EXERCISE DIRECTIONS:
Find each line in the items that contains the word "setters" and copy those lines.

_ _ _ _ _ _ _

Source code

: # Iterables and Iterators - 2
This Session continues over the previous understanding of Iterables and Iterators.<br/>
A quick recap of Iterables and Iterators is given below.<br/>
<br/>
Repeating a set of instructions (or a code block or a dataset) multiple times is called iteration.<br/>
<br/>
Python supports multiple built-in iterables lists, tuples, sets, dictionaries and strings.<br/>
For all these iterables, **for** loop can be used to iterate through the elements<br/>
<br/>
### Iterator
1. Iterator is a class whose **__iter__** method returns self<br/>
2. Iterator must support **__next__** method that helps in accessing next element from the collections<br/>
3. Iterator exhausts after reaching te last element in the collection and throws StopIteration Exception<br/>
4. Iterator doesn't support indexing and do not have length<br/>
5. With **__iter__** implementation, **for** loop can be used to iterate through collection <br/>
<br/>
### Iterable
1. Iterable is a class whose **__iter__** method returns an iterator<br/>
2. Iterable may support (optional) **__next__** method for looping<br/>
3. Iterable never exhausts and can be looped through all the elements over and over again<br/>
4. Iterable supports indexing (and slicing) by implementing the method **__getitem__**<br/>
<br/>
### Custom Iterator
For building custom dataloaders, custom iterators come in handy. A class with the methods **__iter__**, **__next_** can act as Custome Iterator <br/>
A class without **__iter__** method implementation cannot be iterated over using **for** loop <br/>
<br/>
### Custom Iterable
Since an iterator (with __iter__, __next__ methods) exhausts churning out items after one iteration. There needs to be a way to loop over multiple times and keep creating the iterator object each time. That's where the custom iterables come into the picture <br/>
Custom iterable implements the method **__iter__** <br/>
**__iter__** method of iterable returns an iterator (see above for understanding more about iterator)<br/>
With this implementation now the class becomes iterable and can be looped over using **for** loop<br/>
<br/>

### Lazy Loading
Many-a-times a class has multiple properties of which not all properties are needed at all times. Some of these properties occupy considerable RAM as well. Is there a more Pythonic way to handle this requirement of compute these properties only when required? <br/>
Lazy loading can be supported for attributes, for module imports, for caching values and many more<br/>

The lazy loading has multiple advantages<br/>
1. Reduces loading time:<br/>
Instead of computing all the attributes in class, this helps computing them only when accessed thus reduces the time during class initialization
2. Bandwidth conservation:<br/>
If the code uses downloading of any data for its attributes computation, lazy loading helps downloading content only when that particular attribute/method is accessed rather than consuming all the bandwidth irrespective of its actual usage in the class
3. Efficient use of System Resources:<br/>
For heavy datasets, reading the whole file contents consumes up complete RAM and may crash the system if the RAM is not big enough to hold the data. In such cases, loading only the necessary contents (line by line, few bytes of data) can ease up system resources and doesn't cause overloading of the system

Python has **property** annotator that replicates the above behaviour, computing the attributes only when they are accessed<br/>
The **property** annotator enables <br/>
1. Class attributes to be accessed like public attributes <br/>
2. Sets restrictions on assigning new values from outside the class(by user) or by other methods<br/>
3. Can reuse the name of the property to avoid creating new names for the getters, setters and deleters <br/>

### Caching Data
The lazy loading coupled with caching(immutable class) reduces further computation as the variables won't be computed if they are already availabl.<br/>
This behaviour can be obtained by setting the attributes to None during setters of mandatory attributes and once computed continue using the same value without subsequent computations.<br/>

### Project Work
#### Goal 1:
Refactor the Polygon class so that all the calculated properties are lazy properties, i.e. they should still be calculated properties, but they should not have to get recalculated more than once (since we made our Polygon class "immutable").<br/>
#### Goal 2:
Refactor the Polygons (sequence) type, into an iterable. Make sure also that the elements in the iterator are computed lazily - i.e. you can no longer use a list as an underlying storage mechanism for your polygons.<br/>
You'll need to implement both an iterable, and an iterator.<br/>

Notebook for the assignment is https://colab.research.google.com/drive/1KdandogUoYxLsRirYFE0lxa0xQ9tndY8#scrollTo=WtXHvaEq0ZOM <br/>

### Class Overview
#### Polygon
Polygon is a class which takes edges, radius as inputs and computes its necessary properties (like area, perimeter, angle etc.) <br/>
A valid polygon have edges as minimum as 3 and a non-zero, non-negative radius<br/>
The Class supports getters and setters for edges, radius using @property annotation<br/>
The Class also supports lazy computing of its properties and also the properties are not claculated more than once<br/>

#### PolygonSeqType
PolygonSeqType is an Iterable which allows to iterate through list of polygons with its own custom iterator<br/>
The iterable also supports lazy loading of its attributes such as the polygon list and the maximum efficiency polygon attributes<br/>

_ _ _ _ _ _ _

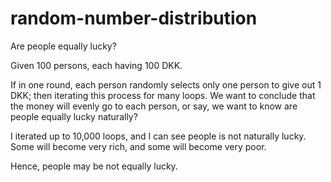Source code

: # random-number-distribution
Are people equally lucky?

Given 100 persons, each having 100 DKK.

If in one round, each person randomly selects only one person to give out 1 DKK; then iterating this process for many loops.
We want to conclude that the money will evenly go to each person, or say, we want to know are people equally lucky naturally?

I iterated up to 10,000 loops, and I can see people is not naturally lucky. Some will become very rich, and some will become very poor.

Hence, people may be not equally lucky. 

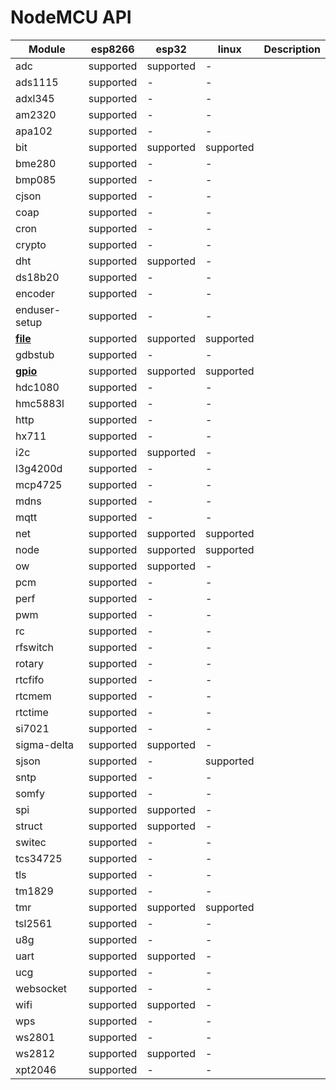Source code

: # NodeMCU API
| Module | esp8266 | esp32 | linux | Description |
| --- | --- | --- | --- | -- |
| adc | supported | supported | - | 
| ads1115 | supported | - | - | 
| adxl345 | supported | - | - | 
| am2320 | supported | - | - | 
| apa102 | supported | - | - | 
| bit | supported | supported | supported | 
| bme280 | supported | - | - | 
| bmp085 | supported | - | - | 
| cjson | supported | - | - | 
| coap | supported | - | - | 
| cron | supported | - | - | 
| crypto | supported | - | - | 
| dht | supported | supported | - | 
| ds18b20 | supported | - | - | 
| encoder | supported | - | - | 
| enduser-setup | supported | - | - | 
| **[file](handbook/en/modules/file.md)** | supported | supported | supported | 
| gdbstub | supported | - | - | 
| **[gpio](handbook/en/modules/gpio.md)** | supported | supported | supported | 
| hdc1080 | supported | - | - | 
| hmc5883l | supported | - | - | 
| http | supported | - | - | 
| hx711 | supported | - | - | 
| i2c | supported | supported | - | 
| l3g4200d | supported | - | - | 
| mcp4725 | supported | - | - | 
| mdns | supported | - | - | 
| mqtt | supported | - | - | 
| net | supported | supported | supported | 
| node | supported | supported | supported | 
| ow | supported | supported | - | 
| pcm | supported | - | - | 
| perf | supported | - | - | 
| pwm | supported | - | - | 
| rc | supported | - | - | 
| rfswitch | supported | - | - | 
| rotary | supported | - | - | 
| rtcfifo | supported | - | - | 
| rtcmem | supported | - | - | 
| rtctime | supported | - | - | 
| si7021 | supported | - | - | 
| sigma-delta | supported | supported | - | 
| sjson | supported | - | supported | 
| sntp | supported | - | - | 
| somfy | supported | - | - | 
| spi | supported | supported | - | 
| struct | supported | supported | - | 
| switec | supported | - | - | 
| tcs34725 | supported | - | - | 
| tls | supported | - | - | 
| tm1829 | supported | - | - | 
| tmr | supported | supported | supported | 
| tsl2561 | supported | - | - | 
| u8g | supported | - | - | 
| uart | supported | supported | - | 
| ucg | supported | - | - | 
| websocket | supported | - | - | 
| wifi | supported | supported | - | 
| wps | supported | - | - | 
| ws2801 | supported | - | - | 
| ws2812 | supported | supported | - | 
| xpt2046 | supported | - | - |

_ _ _ _ _ _ _

RESPONSE TO THE EXERCISE:
3. Can reuse the name of the property to avoid creating new names for the getters, setters and deleters <br/>
This behaviour can be obtained by setting the attributes to None during setters of mandatory attributes and once computed continue using the same value without subsequent computations.<br/>
The Class supports getters and setters for edges, radius using @property annotation<br/>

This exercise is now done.